Herald rating: * * *
Cast: Sandrine Bonnaire, Oleg Menchikov, Catherine Deneuve, Sergei Bodrov Jr
Director: Regis Wargnier
Running time: 115 mins
Rating: M
Screening: Rialto, Berkely cinemas from Thursday
Review: Peter Calder
Stalin's postwar campaign to entice Russian emigres in the West to return and rebuild the motherland is the basis of this accomplished and moving film by the man who gave us the sentimental and revisionist Indochine.
Doctor Aleksei Golovine (Menchikov) and his French wife, Marie (Bonnaire) through whose individual story the larger history is told, were part of a privileged Parisian middle class. But landing in Kiev, they and their young son share a dingy and cramped apartment with a group of bitter lowlifes and shady telltales.
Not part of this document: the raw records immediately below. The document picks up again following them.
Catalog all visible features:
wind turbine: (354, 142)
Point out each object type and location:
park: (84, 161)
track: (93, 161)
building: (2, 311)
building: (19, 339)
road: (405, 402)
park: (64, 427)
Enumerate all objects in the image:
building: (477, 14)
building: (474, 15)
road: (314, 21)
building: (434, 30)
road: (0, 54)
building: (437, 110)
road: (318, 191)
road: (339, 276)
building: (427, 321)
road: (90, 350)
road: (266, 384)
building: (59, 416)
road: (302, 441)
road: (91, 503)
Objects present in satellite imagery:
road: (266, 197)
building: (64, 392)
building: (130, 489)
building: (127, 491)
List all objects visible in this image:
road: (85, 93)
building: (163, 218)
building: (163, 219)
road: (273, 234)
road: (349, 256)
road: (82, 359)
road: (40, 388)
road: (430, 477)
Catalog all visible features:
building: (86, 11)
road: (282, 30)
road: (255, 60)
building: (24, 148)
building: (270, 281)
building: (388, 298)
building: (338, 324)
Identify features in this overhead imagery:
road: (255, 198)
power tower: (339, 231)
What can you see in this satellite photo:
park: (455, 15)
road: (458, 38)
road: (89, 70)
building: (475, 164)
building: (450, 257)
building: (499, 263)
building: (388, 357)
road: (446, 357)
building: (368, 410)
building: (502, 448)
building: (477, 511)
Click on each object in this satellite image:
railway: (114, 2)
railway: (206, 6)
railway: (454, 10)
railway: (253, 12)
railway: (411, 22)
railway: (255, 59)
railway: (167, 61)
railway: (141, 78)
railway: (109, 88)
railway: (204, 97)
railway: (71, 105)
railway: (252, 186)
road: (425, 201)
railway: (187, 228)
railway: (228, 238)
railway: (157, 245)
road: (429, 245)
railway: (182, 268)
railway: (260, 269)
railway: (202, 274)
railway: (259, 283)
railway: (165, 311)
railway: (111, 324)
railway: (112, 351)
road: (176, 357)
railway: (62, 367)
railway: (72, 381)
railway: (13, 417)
What drives the drama is that this small family is anything but united in adversity. Aleksei wants to comply with the authorities to protect the family; Marie, distraught by the destruction of her passport, is desperate to get back home.
The film attracted criticism in France for its supposedly immoderate anti-communism - and it's true that its secret policemen are goonish caricatures - but the undeniable terror of Stalinism is compellingly recreated.
It's an old-fashioned screen epic (though economical in length) which is at times swamped by its lush soundtrack music. What stops it from lapsing completely into historical melodrama is that it focuses on a marriage under pressure as much as on a country melting down.
Aleksei and Marie are complicated characters - Aleksei's shadowy motivation, which delivers a surprise ending, is at the heart of the drama - and the central performances are subtle and textured. By contrast, Deneuve, as a visiting actress who may be the key to the Golovines' salvation, seems merely a cypher.